Politicians are ordinarily a bunch of dullards who can’t put their pants on in the morning without assistance. But when it comes to developing schemes to separate the taxpayer from their hard earned coin, they are Einsteins, Jobs’, and Edisons all rolled into one.
The latest illustration of this is a plan to help pay for infrastructure repairs by taxing car owners for every mile they drive. This will be accomplished by placing a black box in every automobile in America that will faithfully record every trip you take and generate a report for the government that tells them how much you owe.
Oh – did I mention the device might have GPS so that the government can track you whenever it pleases?
As America’s road planners struggle to find the cash to mend a crumbling highway system, many are beginning to see a solution in a little black box that fits neatly by the dashboard of your car.
The devices, which track every mile a motorist drives and transmit that information to bureaucrats, are at the center of a controversial attempt in Washington and state planning offices to overhaul the outdated system for funding America’s major roads.

Work to complete:
Extend the piece on the proposed per-mile driving tax, picking up right after its last sentence. The data after this passage is separate material and unrelated to it.

Data excerpt:
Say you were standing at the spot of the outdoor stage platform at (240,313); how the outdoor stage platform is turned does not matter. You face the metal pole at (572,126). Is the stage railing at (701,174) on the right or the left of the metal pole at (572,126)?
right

Response to this task:
The usually dull arena of highway planning has suddenly spawned intense debate and colorful alliances. Libertarians have joined environmental groups in lobbying to allow government to use the little boxes to keep track of the miles you drive, and possibly where you drive them — then use the information to draw up a tax bill.
The tea party is aghast. The American Civil Liberties Union is deeply concerned, too, raising a variety of privacy issues.
And while Congress can’t agree on whether to proceed, several states are not waiting. They are exploring how, over the next decade, they can move to a system in which drivers pay per mile of road they roll over. Thousands of motorists have already taken the black boxes, some of which have GPS monitoring, for a test drive.
“This really is a must for our nation. It is not a matter of something we might choose to do,” said Hasan Ikhrata, executive director of the Southern California Assn. of Governments, which is planning for the state to start tracking miles driven by every California motorist by 2025. “There is going to be a change in how we pay these taxes. The technology is there to do it.”
The push comes as the country’s Highway Trust Fund, financed with taxes Americans pay at the gas pump, is broke. Americans don’t buy as much gas as they used to. Cars get many more miles to the gallon. The federal tax itself, 18.4 cents per gallon, hasn’t gone up in 20 years. Politicians are loath to raise the tax even one penny when gas prices are high.
“The gas tax is just not sustainable,” said Lee Munnich, a transportation policy expert at the University of Minnesota. His state recently put tracking devices on 500 cars to test out a pay-by-mile system. “This works out as the most logical alternative over the long term,” he said.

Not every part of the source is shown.